Here are the outputs from two runs on my M4 MacBook Pro,
first without a debugger and second under LLDB after (lldb) breakpoint set -n main:
ff c3 00 d1 fd 7b 02 a9 fd 83 00 91 bf c3 1f b8 08 00 00 90
00 00 20 d4 fd 7b 02 a9 fd 83 00 91 bf c3 1f b8 08 00 00 90
Again, we can verify that this is the correct output by checking the disassembly. Note that the instructions are printed as 32-bit little-endian values.
(lldb) breakpoint set --name main
Breakpoint 1: where = a.out`main, address = 0x0000000100000460
(lldb) run
...
(lldb) disassemble --bytes
a.out`main:
-> 0x100000460 <+0>: 0xd100c3ff sub sp, sp, #0x30
0x100000464 <+4>: 0xa9027bfd stp x29, x30, [sp, #0x20]
0x100000468 <+8>: 0x910083fd add x29, sp, #0x20
0x10000046c <+12>: 0xb81fc3bf stur wzr, [x29, #-0x4]
0x100000470 <+16>: 0x90000008 adrp x8, 0
...
This time, we can see that the entire first instruction has been replaced. Instead of 0xD100C3FF, we have 0xD4200000. This is the BRK #0 instruction in 64-bit ARM.
So now we know that, roughly speaking, BRK #0 is to ARM as INT3 is to x86.
I found this to be a fun way to peek under the hood of existing debuggers and see an implementation detail that the debugger usually hides from the user. Do try this at home!
I say this is sketchy because if you try to compile this with GCC with the
-Wpedantic flag, you'll get a warning like this:
$ gcc -Wpedantic main.c
main.c: In function ‘main’:
main.c:4:25: warning: ISO C forbids conversion of function pointer to object pointer type [-Wpedantic]
4 | unsigned char *addr = (void *) &main;
|
Fair enough, there probably isn't a practical use case for treating a function pointer like a data pointer. That being said, I needed to do this to enable pointer arithmetic so I could print out the raw instruction bytes at runtime. My intent here is to explore my computer, not to write robust software.

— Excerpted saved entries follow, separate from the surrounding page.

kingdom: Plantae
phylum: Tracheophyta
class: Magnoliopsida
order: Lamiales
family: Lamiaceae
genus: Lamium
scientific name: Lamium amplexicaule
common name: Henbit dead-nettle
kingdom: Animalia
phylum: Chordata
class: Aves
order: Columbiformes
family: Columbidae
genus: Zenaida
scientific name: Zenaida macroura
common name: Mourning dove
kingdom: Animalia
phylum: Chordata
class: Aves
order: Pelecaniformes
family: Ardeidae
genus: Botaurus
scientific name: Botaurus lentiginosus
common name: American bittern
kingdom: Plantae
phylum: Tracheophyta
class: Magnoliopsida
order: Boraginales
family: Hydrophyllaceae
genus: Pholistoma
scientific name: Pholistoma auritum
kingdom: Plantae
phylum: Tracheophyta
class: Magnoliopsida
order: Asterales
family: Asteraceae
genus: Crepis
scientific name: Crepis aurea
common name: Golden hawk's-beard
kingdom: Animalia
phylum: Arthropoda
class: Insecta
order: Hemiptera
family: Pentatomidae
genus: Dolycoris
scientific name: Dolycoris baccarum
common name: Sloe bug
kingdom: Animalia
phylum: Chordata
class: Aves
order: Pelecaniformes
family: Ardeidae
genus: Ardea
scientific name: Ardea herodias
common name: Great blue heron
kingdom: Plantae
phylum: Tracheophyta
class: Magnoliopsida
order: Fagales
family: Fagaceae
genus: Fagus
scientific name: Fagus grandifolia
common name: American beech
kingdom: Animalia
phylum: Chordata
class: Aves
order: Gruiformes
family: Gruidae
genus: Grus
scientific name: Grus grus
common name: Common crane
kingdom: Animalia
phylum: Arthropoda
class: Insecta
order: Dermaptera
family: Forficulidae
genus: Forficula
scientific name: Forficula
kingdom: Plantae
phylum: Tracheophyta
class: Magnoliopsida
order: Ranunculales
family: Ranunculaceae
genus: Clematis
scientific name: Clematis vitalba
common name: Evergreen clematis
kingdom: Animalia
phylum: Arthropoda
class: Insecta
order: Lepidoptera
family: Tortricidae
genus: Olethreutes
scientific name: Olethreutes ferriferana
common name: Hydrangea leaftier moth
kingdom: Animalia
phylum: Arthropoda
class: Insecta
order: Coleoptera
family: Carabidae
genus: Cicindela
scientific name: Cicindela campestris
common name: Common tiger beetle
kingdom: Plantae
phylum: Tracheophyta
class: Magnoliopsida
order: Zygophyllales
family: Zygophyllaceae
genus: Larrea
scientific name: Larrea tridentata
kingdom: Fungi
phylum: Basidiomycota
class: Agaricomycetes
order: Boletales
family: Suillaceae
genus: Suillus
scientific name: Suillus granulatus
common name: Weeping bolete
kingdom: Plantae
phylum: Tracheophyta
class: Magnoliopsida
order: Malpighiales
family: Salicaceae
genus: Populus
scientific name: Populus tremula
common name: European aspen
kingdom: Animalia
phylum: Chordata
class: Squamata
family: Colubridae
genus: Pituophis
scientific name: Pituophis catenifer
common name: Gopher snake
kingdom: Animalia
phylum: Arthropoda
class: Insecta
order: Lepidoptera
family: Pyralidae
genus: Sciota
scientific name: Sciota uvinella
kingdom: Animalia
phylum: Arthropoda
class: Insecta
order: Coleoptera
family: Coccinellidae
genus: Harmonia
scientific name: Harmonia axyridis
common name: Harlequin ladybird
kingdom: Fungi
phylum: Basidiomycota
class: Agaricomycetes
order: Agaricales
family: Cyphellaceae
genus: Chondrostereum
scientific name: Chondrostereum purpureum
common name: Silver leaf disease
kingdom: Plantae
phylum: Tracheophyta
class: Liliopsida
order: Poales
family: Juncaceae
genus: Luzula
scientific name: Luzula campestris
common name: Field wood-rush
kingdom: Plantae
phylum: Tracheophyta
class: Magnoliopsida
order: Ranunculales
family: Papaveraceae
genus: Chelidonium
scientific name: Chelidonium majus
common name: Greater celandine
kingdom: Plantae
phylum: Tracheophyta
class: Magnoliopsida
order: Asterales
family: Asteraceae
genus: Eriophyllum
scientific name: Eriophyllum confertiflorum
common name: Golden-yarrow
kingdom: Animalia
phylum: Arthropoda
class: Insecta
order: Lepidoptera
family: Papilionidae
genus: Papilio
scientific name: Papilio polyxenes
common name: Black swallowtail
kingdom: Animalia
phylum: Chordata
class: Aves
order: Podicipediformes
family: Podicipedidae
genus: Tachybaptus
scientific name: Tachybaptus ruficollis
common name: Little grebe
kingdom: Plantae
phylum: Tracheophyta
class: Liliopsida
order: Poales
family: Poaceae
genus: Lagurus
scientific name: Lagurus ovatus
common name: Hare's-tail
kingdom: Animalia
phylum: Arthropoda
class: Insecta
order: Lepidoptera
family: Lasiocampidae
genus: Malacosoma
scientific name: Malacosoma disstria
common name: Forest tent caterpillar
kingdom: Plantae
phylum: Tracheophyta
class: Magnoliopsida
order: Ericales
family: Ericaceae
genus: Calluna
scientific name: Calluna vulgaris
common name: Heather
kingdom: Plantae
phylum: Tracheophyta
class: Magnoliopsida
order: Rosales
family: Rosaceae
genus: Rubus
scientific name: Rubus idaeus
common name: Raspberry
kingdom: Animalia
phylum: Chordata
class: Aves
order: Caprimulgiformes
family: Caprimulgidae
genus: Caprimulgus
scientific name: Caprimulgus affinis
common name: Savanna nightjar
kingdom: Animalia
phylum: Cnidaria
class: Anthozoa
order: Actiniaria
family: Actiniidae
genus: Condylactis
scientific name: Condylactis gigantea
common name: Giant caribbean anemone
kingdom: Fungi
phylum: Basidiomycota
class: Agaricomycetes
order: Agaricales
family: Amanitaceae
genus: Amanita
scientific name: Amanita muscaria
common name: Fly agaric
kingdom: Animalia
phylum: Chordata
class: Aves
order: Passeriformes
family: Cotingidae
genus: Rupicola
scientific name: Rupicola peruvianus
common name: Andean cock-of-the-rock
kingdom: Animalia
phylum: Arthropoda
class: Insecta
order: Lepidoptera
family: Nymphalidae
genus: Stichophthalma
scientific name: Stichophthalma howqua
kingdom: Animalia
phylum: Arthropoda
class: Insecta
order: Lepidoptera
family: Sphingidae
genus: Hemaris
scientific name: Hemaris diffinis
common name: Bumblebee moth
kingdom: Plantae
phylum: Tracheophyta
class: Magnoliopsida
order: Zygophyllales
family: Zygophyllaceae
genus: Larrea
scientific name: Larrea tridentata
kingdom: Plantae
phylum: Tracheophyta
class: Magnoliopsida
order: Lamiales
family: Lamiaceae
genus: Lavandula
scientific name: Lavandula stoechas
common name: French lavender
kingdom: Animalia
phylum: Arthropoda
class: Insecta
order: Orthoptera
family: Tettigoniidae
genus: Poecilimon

Fortunately, both GCC and Clang allow me to compile this program regardless. ↩
For reference, Intel's x86 manual has this to say about INT3:
INT n/INTO/INT3/INT1 — Call to Interrupt Procedure
...
The INT3 instruction uses a one-byte opcode (CC) and is intended for calling the debug exception handler with a breakpoint exception (#BP). (This one-byte form is useful because it can replace the first byte of any instruction at which a breakpoint is desired, including other one-byte instructions, without overwriting other instructions.)